Rule #2: Always wear gloves at a crime scene.
Rule #3: Don't believe what you're told. Double check.
Rule #3: Never be unreachable. (*Most likely one of Mike Franks' "Golden Rules" (see below) as opposed to Gibbs, because Gibbs has been known to intentionally be unreachable.*) This was a rule quoted by Tony regarding Ziva or Tim[
Rule #4: The best way to keep a secret? Keep it to yourself. Second best? Tell one other person - if you must. There is no third best.
Rule #5: You don't waste good. 
Rule #6: Never say you're sorry. It's a sign of weakness. Note: This is continuously told to Tony, Ziva and Tim through a smack to the back of their heads.
Rule #7: Always be specific when you lie.
Rule #8: Never take anything for granted. Note: This is re-quoted as "Never assume." by McGee to Gibbs six years later.
Rule #9: Never go anywhere without a knife.
Sometimes listed as "Never leave home without a knife."
Also quoted as "Always carry a knife."
Rule #10: Never get personally involved in a case.
Said by the SecNav to be Rule #1 in Washington politics.
Rule #11: When the job is done, walk away.
Rule #12: Never date a co-worker.
Rule #13: Never, ever involve a lawyer.
Rule #15: Always work as a team.
Rule #16: If someone thinks they have the upper hand, break it.

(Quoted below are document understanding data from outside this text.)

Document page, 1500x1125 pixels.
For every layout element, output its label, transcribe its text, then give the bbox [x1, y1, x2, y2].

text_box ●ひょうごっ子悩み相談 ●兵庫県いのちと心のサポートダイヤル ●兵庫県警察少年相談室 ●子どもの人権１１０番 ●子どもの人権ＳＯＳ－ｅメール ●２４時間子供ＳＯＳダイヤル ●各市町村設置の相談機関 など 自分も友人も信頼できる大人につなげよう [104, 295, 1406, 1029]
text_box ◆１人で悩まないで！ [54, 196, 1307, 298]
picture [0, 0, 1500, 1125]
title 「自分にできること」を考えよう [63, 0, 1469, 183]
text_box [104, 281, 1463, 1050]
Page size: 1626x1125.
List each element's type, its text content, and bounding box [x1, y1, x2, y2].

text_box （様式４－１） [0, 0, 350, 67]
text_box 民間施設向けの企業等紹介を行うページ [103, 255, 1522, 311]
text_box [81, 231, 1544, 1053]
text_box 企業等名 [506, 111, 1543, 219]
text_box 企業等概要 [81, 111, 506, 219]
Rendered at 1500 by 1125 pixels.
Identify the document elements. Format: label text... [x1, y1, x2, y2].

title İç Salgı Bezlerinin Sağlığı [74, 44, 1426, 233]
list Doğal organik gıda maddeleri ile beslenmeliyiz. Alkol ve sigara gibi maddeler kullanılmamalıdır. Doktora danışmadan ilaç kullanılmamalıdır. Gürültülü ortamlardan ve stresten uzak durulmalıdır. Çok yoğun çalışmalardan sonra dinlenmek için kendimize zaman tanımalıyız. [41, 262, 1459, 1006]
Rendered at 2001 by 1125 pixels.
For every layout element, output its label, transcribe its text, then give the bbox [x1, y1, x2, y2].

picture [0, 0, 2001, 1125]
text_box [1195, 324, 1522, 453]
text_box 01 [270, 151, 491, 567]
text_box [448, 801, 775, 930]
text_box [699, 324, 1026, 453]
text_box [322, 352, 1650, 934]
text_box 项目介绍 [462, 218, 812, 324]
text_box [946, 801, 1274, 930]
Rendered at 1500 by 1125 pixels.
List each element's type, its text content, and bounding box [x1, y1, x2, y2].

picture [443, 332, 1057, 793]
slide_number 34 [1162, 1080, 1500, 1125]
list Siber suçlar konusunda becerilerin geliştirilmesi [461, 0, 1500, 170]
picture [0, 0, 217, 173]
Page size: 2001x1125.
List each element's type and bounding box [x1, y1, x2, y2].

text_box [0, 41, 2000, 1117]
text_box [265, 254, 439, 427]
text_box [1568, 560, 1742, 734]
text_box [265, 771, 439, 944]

Rule #18: It's better to seek forgiveness than ask permission.
Rule #22: Never, ever bother Gibbs in interrogation.
Rule #23: Never mess with a Marine's coffee... if you want to live.
Rule #27: There are two ways to follow someone. First way, they never notice you. Second way, they only notice you.
Rule #35: Always watch the watchers. 
Rule #36: If you feel like you are being played, you probably are.
Rule #38: Your case, your lead.
Rule #39: There is no such thing as coincidence.
            DiNozzo says "There is no such thing as a small world" is 39a in 10x14 "Canary"
Rule #40: If it seems someone is out to get you, they are.
Rule #42: Never accept an apology from someone who just sucker punched you.
Rule #44: First things first, hide the women and children.
Rule #45: Clean up the mess that you make.
Also stated as, "Never leave behind loose ends.
Rule #51: Sometimes - you're wrong.
This is written on the back of the card with Rule 13 (which Gibbs circles first) in the tin where Gibbs keeps the rules

Rule #69: Never trust a woman who doesn't trust her man.